== Exercise brief ==
Copy every entry below verbatim, except for images.

%%

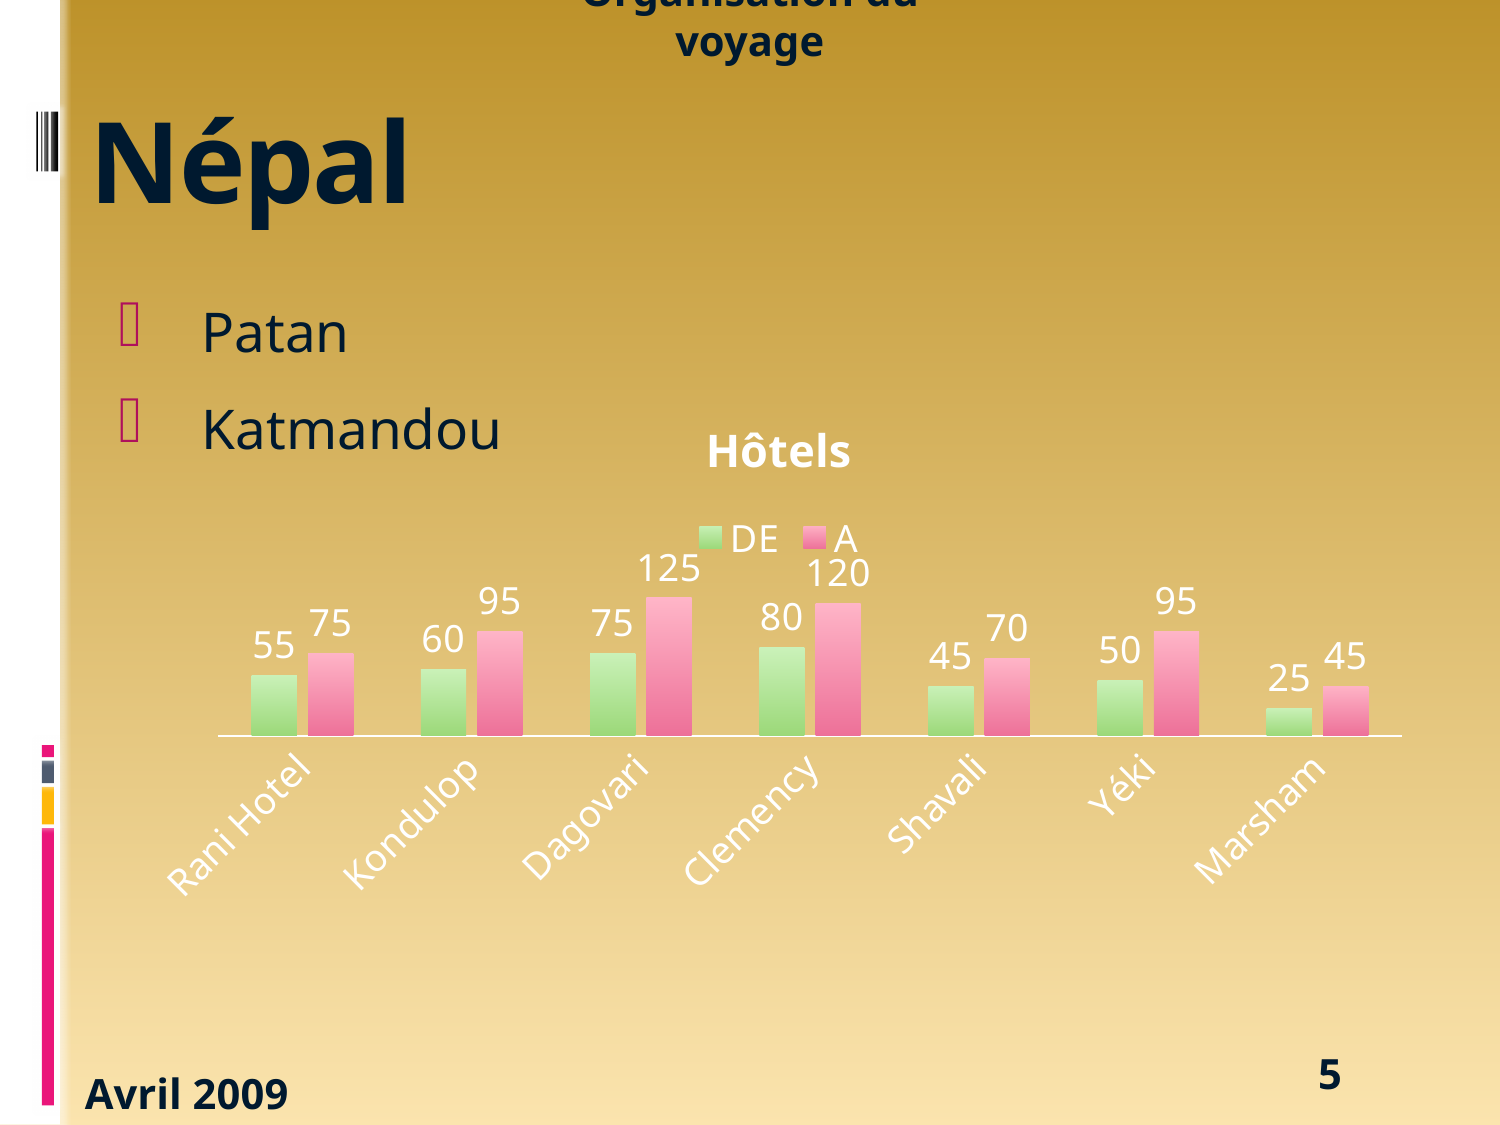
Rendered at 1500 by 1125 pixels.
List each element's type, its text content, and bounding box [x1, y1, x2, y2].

slide_number Avril 2009 [70, 1065, 340, 1125]
footer Organisation du voyage [507, 0, 993, 73]
slide_number 5 [1303, 1042, 1395, 1113]
chart [128, 386, 1429, 919]
list Patan Katmandou [76, 290, 551, 469]
title Népal [75, 83, 1425, 234]
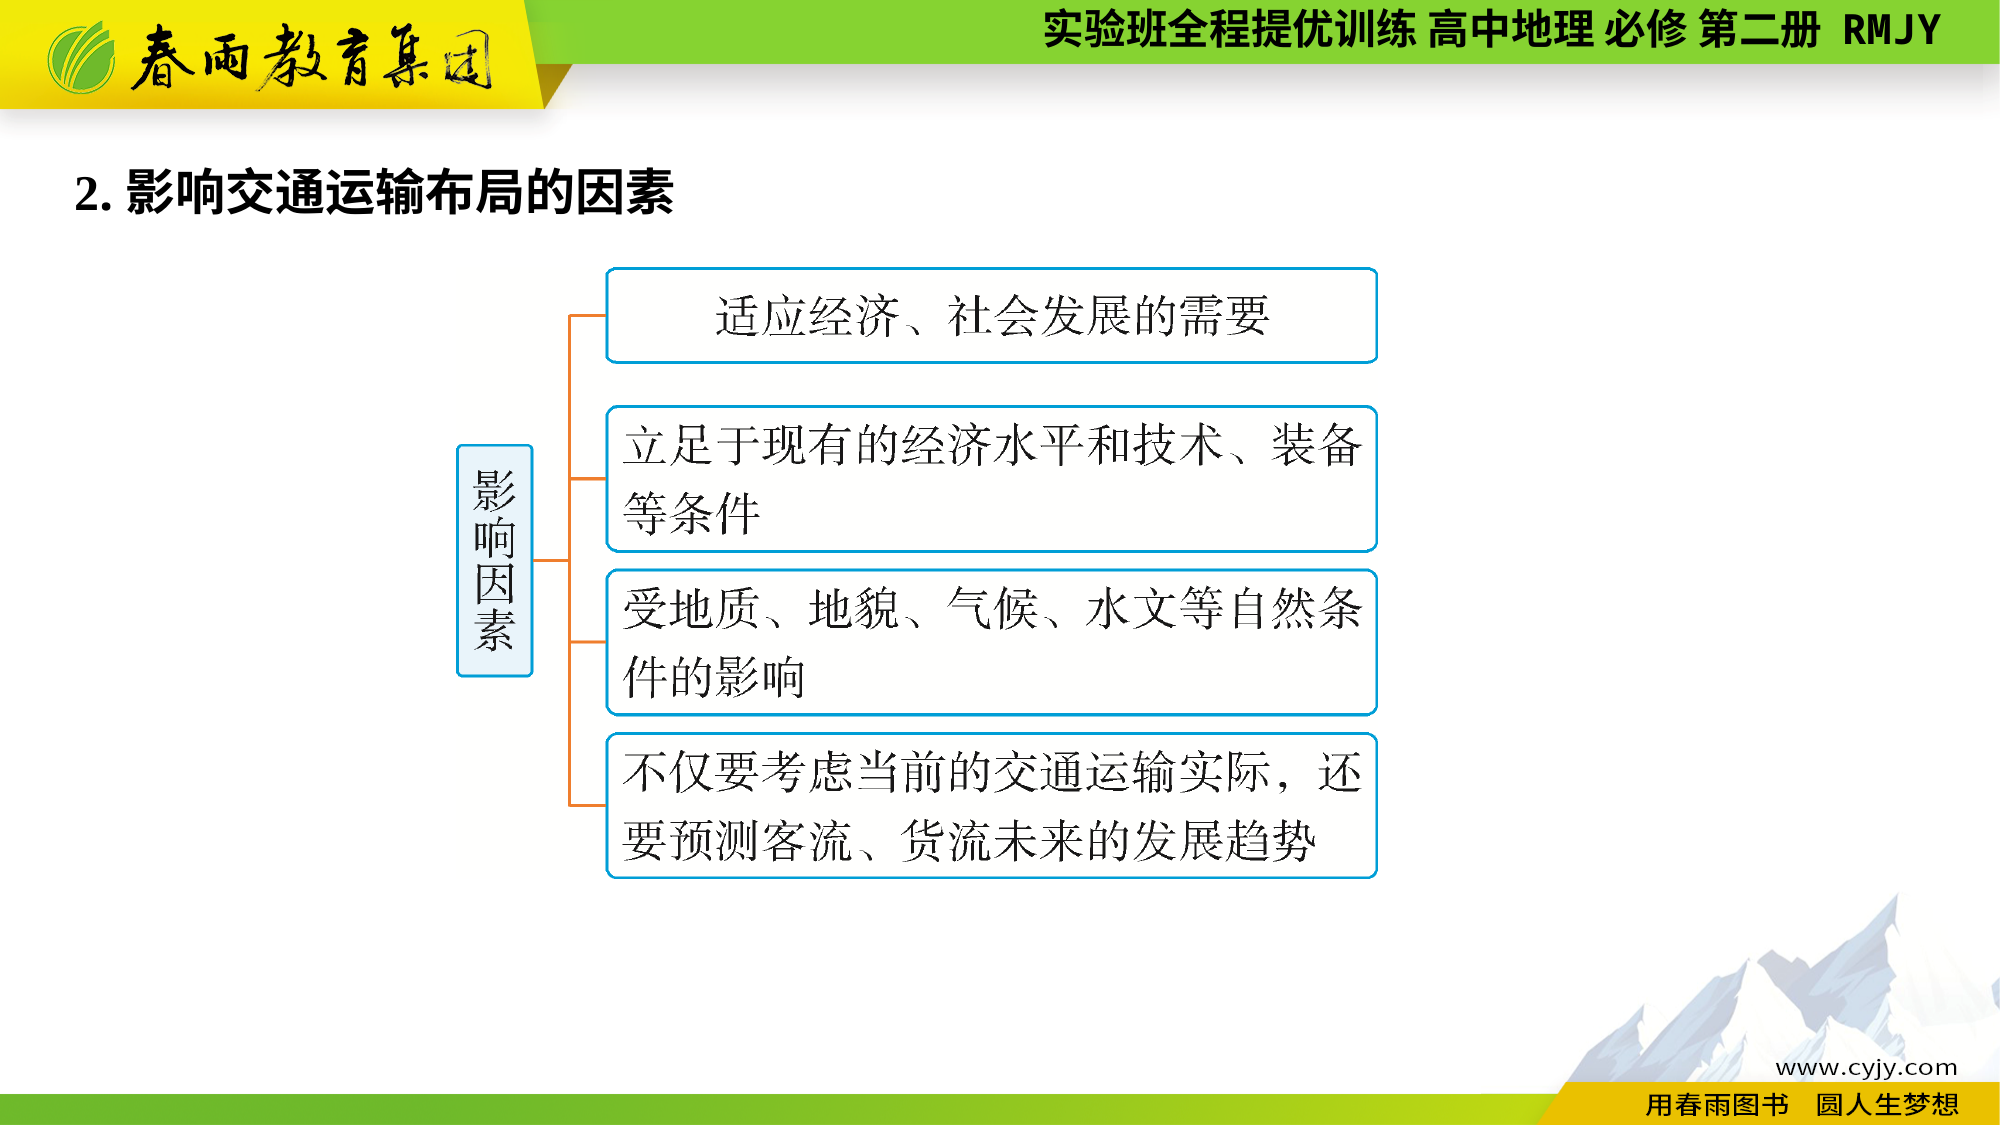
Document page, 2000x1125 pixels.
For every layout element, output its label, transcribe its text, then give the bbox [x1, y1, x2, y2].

list 2.影响交通运输布局的因素 [59, 122, 1944, 217]
picture [0, 0, 2000, 1125]
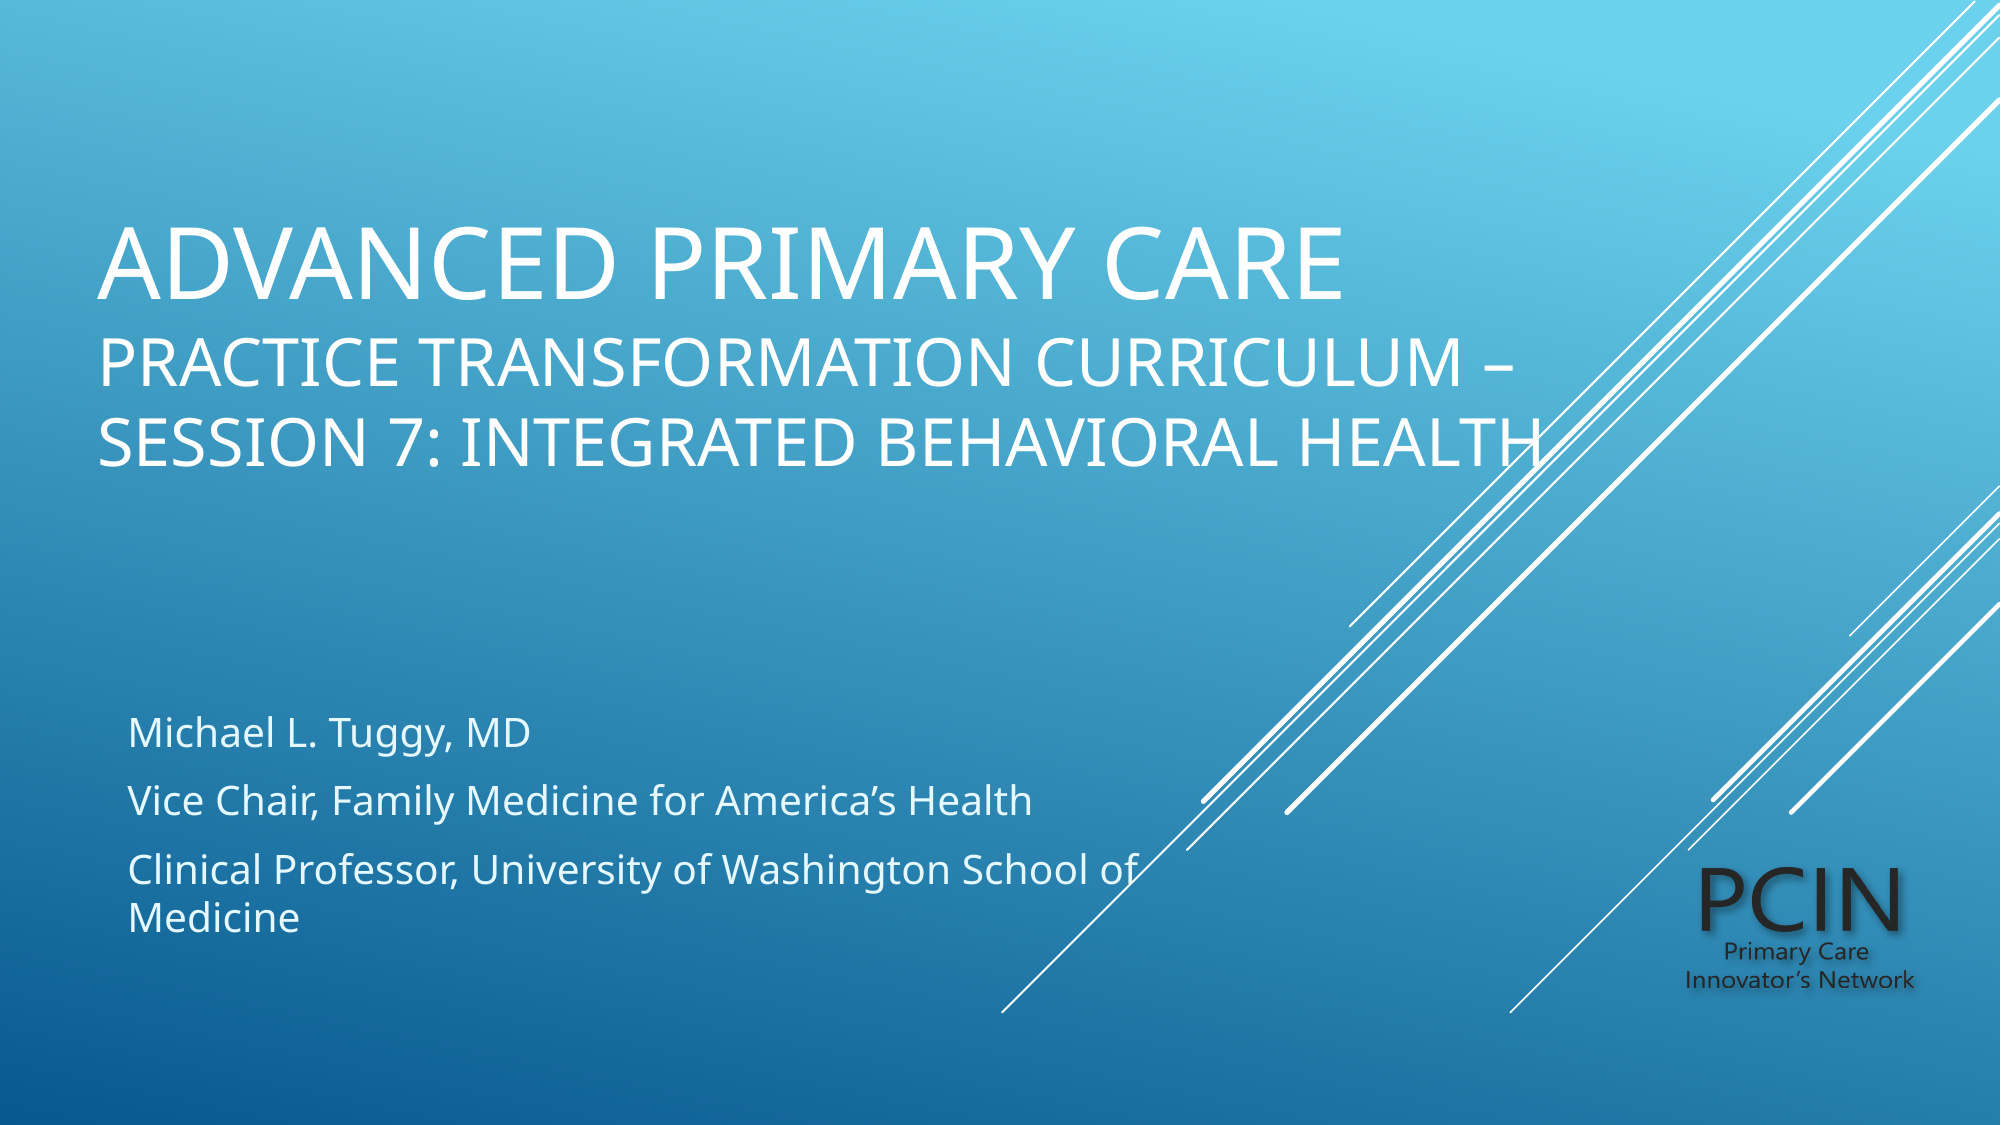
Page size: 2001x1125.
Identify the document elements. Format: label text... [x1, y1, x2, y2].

title Advanced Primary Care Practice Transformation Curriculum – Session 7: Integrated Behavioral Health [82, 0, 1598, 488]
picture [1672, 864, 1932, 994]
subtitle Michael L. Tuggy, MD Vice Chair, Family Medicine for America’s Health Clinical Professor, University of Washington School of Medicine [112, 630, 1163, 950]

%%

== Answer ==
Rendered at 1500 by 1125 pixels.
List each element's type, its text content, and bounding box [x1, y1, x2, y2].

slide_number Avril 2009 [70, 1065, 340, 1125]
footer Organisation du voyage [507, 0, 993, 73]
slide_number 5 [1303, 1042, 1395, 1113]
chart [128, 386, 1429, 919]
list Patan Katmandou [76, 290, 551, 469]
title Népal [75, 83, 1425, 234]
Document page, 2000x1125 pixels.
For every layout element, output its label, transcribe its text, then give the bbox [x1, y1, x2, y2].

list 2.影响交通运输布局的因素 [59, 122, 1944, 217]
picture [0, 0, 2000, 1125]
Page size: 2001x1125.
Identify the document elements. Format: label text... [x1, y1, x2, y2].

title Advanced Primary Care Practice Transformation Curriculum – Session 7: Integrated Behavioral Health [82, 0, 1598, 488]
picture [1672, 864, 1932, 994]
subtitle Michael L. Tuggy, MD Vice Chair, Family Medicine for America’s Health Clinical Professor, University of Washington School of Medicine [112, 630, 1163, 950]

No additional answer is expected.